Have there been any changes to the in-memory columnar caching used by SchemaRDDs in 1.2? I noticed some problems with that, for example if a SchemaRDD with cols [1,2,3] on parquet files [X,Y,Z] is cached, and then I create a new one with a subset of the cols say [1,2] on the same files [X,Y,Z], the new SchemaRDDs physical plan would refer to the files on disk instead of an in memory columnar scan. I'm wondering if DataFrames handle this differently and implications for caching.
For some context - In our case, loading a reasonable set of data from HDFS can take upto 10-30 mins so keeping a cached copy of the most recent data with certain columns projected is important.
In a way yes. It is a little bit more than that because DataFrames internally are actually "logical plans". Before execution, they are optimized by an optimizer called Catalyst and turn into physical plans.
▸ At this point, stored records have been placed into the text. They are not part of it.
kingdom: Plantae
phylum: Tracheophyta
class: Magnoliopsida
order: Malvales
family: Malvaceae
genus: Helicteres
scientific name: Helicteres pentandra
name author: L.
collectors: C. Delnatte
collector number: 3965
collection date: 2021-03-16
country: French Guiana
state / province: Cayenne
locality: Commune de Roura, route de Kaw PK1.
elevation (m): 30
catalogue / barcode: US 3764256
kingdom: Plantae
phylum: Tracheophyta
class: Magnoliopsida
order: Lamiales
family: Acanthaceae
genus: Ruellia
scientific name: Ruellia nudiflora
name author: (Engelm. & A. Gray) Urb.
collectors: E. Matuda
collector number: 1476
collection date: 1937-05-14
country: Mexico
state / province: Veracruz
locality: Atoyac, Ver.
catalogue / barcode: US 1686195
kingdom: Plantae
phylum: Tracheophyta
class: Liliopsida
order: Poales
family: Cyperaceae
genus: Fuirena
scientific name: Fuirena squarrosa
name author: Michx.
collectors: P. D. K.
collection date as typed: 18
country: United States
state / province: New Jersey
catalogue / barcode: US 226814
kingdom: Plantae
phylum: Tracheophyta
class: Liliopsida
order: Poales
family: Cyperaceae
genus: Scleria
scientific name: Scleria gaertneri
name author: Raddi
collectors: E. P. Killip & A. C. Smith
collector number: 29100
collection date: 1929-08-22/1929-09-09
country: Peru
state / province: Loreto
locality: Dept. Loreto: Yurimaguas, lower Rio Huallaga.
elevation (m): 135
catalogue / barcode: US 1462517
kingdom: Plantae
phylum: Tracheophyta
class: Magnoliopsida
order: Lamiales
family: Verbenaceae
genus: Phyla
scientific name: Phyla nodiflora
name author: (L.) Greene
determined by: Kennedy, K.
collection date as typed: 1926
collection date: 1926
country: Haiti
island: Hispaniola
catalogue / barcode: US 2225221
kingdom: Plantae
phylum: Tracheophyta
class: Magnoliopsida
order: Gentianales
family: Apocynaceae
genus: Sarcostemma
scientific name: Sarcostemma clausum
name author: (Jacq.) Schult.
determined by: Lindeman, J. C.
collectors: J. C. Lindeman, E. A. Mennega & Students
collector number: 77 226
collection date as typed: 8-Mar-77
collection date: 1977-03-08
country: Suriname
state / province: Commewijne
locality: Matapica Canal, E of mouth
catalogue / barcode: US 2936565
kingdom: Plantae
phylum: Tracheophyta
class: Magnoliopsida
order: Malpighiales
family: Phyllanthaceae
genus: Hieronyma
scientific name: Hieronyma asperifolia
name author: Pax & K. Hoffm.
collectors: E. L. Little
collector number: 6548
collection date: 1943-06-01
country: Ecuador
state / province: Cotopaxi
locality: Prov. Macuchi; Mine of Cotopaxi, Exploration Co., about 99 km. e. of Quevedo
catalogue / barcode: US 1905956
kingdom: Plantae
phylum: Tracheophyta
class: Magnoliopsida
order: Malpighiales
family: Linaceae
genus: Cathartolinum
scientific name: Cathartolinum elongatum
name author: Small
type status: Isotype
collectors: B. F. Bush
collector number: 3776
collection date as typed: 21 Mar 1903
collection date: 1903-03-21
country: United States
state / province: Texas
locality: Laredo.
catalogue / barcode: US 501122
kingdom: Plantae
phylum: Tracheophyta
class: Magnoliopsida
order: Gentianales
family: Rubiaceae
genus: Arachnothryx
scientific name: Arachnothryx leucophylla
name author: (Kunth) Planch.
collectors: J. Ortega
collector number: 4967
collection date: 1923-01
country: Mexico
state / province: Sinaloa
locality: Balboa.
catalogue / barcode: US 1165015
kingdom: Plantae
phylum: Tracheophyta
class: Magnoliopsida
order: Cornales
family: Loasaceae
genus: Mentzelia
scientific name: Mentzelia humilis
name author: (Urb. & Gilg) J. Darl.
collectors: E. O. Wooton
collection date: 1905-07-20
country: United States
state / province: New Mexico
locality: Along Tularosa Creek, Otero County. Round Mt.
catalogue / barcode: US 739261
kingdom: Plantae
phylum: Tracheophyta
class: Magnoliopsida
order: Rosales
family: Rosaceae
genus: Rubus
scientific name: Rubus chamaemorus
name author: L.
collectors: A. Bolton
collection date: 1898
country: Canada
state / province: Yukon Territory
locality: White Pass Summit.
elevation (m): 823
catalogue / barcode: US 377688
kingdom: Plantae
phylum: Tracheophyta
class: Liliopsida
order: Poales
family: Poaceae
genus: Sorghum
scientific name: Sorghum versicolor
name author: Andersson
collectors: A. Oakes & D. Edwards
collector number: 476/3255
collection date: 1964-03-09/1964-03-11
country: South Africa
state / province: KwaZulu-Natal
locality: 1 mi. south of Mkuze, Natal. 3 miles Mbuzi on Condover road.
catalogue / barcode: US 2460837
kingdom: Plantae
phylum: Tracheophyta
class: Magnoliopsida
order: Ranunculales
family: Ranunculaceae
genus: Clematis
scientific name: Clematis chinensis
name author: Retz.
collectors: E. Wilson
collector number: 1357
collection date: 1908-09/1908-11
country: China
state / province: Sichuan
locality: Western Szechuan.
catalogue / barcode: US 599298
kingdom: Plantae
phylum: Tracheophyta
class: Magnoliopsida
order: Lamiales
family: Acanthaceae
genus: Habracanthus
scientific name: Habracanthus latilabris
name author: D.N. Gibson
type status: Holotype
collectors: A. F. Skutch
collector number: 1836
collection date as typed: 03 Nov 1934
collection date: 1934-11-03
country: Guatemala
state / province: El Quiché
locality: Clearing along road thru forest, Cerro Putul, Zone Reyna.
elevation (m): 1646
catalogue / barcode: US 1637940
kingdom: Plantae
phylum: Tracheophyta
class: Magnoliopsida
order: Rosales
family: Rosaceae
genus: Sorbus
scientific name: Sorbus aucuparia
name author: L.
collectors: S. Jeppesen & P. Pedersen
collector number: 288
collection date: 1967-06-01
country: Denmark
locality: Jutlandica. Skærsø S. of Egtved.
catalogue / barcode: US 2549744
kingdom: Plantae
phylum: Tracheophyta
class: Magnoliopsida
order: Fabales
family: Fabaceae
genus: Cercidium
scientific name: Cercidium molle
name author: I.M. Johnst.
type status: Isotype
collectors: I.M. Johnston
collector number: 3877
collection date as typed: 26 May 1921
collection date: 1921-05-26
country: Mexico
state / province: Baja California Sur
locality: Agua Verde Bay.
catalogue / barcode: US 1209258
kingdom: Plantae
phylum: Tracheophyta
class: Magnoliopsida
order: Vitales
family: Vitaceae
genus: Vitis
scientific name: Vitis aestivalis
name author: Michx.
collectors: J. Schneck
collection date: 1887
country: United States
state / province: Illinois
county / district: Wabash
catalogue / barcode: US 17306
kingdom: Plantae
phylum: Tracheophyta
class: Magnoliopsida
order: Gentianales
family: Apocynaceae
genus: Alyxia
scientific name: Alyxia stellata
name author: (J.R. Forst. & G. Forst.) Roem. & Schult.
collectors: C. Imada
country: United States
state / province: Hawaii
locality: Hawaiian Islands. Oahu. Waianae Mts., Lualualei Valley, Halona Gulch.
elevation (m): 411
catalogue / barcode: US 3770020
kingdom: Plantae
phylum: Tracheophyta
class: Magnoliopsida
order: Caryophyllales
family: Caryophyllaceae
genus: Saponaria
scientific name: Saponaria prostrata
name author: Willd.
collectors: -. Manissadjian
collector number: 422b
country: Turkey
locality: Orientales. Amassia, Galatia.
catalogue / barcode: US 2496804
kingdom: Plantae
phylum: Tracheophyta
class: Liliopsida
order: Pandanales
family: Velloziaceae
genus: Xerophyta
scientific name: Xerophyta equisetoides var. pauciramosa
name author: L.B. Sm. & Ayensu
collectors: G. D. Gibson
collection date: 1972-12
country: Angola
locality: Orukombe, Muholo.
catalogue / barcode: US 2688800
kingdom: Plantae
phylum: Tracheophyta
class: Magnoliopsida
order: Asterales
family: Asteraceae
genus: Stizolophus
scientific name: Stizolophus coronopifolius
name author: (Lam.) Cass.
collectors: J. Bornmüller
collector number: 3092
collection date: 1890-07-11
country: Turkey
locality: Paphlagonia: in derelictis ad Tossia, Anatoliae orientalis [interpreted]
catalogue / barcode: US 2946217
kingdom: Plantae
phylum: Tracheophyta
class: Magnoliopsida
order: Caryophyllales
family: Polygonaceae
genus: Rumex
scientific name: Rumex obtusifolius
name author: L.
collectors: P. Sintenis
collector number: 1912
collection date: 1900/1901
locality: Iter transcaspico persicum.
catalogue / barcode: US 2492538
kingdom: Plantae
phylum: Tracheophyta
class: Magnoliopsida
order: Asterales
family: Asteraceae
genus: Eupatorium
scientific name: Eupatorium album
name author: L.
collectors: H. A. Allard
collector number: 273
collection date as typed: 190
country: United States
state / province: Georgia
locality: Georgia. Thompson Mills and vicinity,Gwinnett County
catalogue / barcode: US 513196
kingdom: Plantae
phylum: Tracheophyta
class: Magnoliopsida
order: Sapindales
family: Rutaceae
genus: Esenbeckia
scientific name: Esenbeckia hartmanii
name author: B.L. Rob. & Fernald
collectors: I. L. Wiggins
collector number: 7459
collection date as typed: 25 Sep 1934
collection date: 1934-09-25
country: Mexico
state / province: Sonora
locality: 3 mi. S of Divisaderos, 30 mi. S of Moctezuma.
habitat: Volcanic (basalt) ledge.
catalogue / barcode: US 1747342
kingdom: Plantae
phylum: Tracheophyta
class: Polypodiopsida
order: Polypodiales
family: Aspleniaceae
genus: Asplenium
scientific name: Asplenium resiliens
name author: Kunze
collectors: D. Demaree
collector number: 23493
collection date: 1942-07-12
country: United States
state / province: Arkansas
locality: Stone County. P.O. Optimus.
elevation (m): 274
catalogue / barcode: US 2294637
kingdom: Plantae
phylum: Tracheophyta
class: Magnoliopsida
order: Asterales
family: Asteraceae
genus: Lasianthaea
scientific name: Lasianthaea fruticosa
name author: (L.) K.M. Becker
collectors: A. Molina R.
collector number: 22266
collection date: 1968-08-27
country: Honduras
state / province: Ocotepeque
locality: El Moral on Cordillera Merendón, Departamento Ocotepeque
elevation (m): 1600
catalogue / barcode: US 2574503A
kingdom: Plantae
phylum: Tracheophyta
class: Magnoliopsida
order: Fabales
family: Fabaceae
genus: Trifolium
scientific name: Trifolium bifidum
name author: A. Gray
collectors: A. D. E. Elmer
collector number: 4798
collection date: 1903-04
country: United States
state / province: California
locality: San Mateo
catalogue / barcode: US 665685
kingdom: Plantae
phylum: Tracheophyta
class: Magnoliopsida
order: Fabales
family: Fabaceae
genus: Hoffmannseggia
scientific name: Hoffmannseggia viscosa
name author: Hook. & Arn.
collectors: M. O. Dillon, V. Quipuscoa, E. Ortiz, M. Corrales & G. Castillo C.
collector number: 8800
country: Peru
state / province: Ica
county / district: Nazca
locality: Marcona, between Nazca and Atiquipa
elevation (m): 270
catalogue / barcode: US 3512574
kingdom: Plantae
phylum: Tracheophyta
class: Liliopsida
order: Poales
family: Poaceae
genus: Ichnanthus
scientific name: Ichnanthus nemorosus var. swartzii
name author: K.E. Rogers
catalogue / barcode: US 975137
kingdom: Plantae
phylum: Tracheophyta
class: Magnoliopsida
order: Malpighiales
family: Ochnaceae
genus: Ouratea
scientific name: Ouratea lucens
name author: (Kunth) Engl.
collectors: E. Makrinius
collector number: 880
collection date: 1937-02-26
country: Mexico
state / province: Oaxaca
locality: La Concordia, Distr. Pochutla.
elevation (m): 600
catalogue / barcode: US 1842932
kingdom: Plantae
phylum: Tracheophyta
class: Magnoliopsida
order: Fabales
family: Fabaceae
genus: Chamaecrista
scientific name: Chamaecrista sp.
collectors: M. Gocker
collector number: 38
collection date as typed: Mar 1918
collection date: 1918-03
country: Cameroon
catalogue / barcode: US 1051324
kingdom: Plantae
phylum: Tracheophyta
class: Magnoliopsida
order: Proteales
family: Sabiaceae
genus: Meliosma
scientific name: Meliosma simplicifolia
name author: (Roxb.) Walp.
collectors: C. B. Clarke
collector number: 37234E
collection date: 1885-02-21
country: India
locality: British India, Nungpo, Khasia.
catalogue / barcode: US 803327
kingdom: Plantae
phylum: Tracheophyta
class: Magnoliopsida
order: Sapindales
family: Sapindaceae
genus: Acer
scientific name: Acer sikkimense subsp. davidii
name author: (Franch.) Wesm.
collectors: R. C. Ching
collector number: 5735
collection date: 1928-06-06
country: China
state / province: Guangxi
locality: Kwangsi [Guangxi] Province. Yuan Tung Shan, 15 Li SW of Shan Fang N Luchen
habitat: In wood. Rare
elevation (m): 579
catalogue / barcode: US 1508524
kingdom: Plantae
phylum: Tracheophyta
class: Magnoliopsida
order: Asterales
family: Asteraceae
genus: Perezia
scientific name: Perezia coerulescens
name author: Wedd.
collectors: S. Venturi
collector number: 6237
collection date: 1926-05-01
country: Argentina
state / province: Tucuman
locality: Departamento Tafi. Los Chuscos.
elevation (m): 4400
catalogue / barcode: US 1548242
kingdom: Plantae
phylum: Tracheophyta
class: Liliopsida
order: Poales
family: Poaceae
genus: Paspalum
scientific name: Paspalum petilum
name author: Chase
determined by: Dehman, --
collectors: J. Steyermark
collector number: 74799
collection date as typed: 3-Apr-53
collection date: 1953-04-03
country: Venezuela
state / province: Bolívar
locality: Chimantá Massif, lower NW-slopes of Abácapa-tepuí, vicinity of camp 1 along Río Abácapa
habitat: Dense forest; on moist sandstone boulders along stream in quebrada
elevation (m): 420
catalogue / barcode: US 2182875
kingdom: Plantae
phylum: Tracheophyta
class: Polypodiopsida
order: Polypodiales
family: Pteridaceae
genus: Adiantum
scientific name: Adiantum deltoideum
Normal RDDs won't benefit from this optimisation, only DataFrames? Is that because using this new DSL allows Spark to more precisely plan what needs to happen for DataFrames?
I guess this means DataFrames should be used all the time in the future, or will there still be a reason to use plain RDDs in the future?
Indeed, DataFrames give Spark more semantic information about the data transformations, and thus can be better optimized. We envision this to become the primary API users use. You can still fall back to the vanilla RDD API (afterall DataFrame can be viewed as RDD[Row]) for stuff that is not expressible with DataFrames.
Could you give an example of something that could not be expressed with DataFrames?
Would e.g. tree-structured data be a bad fit for DataFrames, since it doesn't fit well with the tabular nature?